C) In # 2, consider asking to add an upon-request qualifier, and limit the
obligation to providing copies of what you already have. Example: "The
Incubatee shall, after expiry or termination of Agreement or after graduation
and for five (5) years thereafter, ___upon the Licensor's reasonable request,_
__provide the Licensor [STRIKE: on regular intervals agreed on,] with __
_copies of_ __any written reports __ _developed by the Incubatee_ __showing
its business status ...."

Usual disclaimer: This isn't legal advice, I'm not your lawyer, consult a
licensed attorney, YMMV, etc., etc.

------
jlees
I signed something a little less intrusive than #2 - in practice it just meant
updating them whenever something major changed with your company so they could
put out a press release and get more incubatees.
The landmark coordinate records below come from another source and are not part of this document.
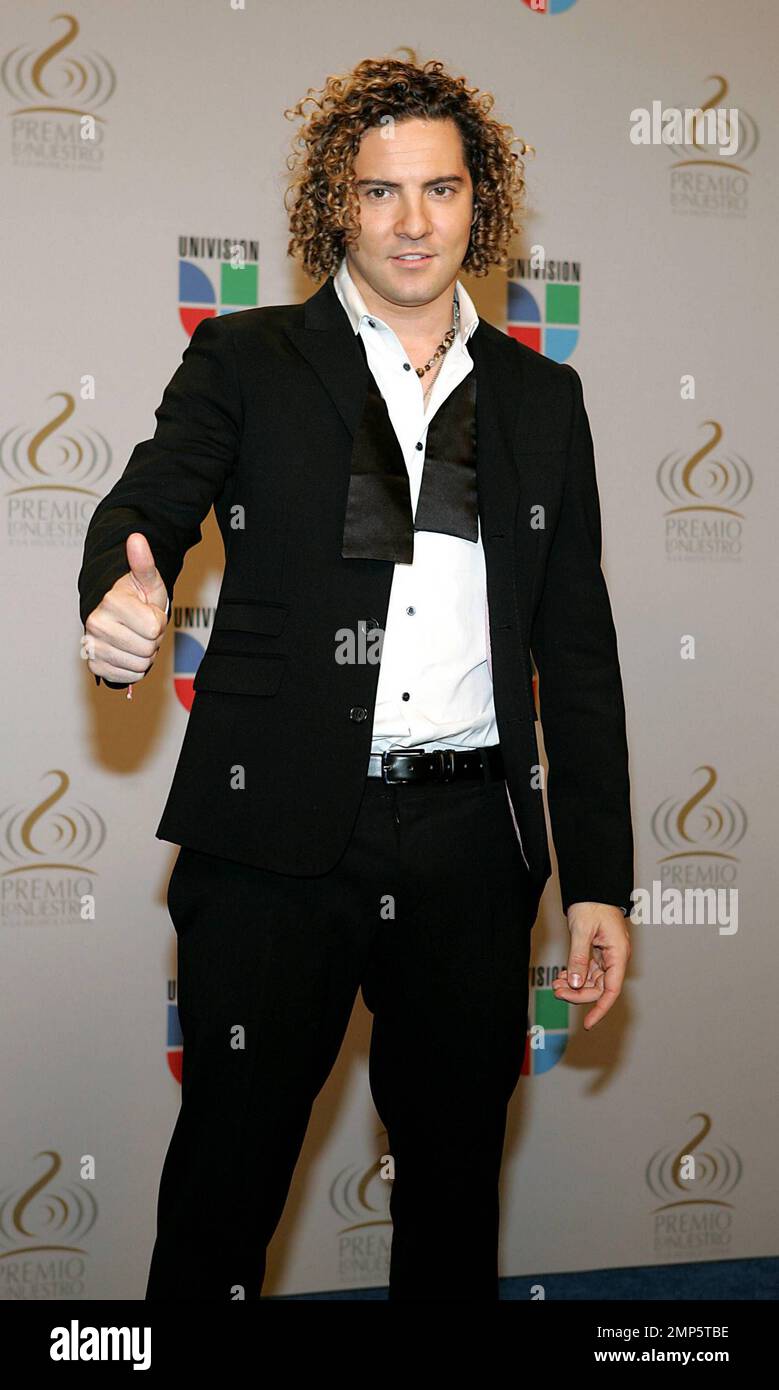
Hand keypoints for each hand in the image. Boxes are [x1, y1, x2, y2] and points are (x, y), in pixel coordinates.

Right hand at [82, 532, 168, 683]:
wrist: (115, 615)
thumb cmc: (136, 597)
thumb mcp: (148, 581)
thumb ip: (144, 563)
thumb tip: (136, 537)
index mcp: (110, 602)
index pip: (154, 628)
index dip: (158, 621)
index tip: (148, 612)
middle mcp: (95, 624)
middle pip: (148, 649)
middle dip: (152, 640)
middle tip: (141, 627)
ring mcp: (92, 646)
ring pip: (140, 665)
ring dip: (144, 655)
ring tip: (135, 638)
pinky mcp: (94, 665)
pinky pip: (127, 677)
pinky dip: (133, 668)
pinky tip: (127, 652)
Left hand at [552, 902, 630, 1029]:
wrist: (593, 886)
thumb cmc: (592, 904)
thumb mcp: (582, 931)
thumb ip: (579, 958)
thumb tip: (575, 983)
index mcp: (618, 954)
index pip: (611, 989)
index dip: (600, 1009)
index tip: (588, 1023)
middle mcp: (616, 958)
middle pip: (599, 987)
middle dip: (578, 993)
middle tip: (556, 991)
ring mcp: (608, 956)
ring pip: (592, 980)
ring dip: (574, 985)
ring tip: (555, 984)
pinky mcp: (599, 952)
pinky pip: (588, 971)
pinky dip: (575, 975)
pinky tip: (562, 976)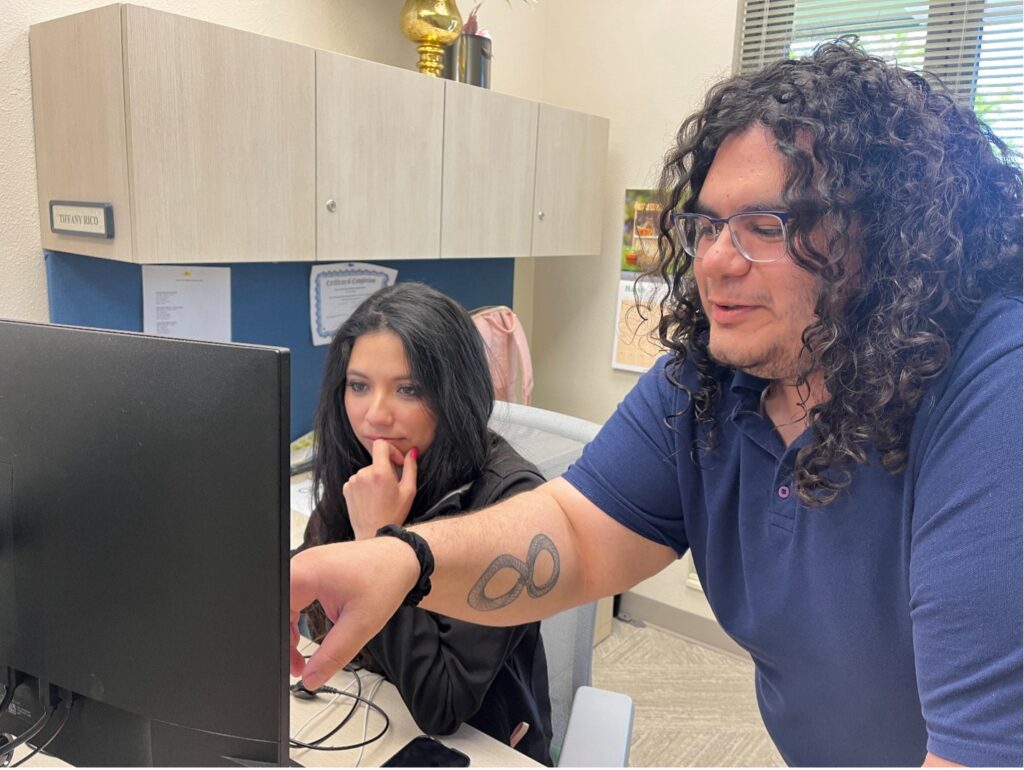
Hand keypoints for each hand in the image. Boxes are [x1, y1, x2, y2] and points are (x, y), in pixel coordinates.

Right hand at [290, 537, 419, 689]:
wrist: (402, 560)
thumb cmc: (384, 579)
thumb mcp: (360, 625)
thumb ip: (332, 655)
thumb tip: (311, 678)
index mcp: (306, 572)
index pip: (275, 609)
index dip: (277, 638)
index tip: (286, 660)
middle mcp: (302, 565)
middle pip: (277, 608)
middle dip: (284, 639)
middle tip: (297, 665)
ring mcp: (308, 566)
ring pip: (286, 605)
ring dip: (292, 630)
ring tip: (302, 655)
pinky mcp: (315, 571)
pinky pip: (297, 597)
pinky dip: (300, 618)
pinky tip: (306, 635)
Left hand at [344, 440, 417, 539]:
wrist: (374, 534)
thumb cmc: (394, 515)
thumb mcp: (409, 491)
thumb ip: (411, 468)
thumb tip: (412, 452)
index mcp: (380, 472)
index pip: (380, 445)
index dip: (391, 450)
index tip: (397, 462)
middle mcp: (363, 474)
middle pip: (376, 461)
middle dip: (386, 469)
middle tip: (391, 487)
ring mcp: (353, 481)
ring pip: (367, 471)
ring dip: (375, 478)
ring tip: (380, 496)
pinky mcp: (346, 489)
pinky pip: (358, 480)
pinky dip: (365, 485)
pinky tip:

Nobody who'd ever been
through the process had ever submitted accounts, a balance sheet, etc. Though
I was getting money, it makes a bit less sense if you're not :/

I'd ask to get around #1 though, that could get nasty...

------
entrepid
With regard to negotiating this, i'd suggest to delete item (1) in a first
turnaround of the draft agreement and, if they don't accept the deletion, to
change it to some sort of right to information or observer's role at meetings.

With regard to item (2), water it down to non sensitive information. This
should be acceptable as this seems to be, as jlees points out, only for
statistical and promotional reasons.

------
jalammar
Thanks all, your input is very much appreciated.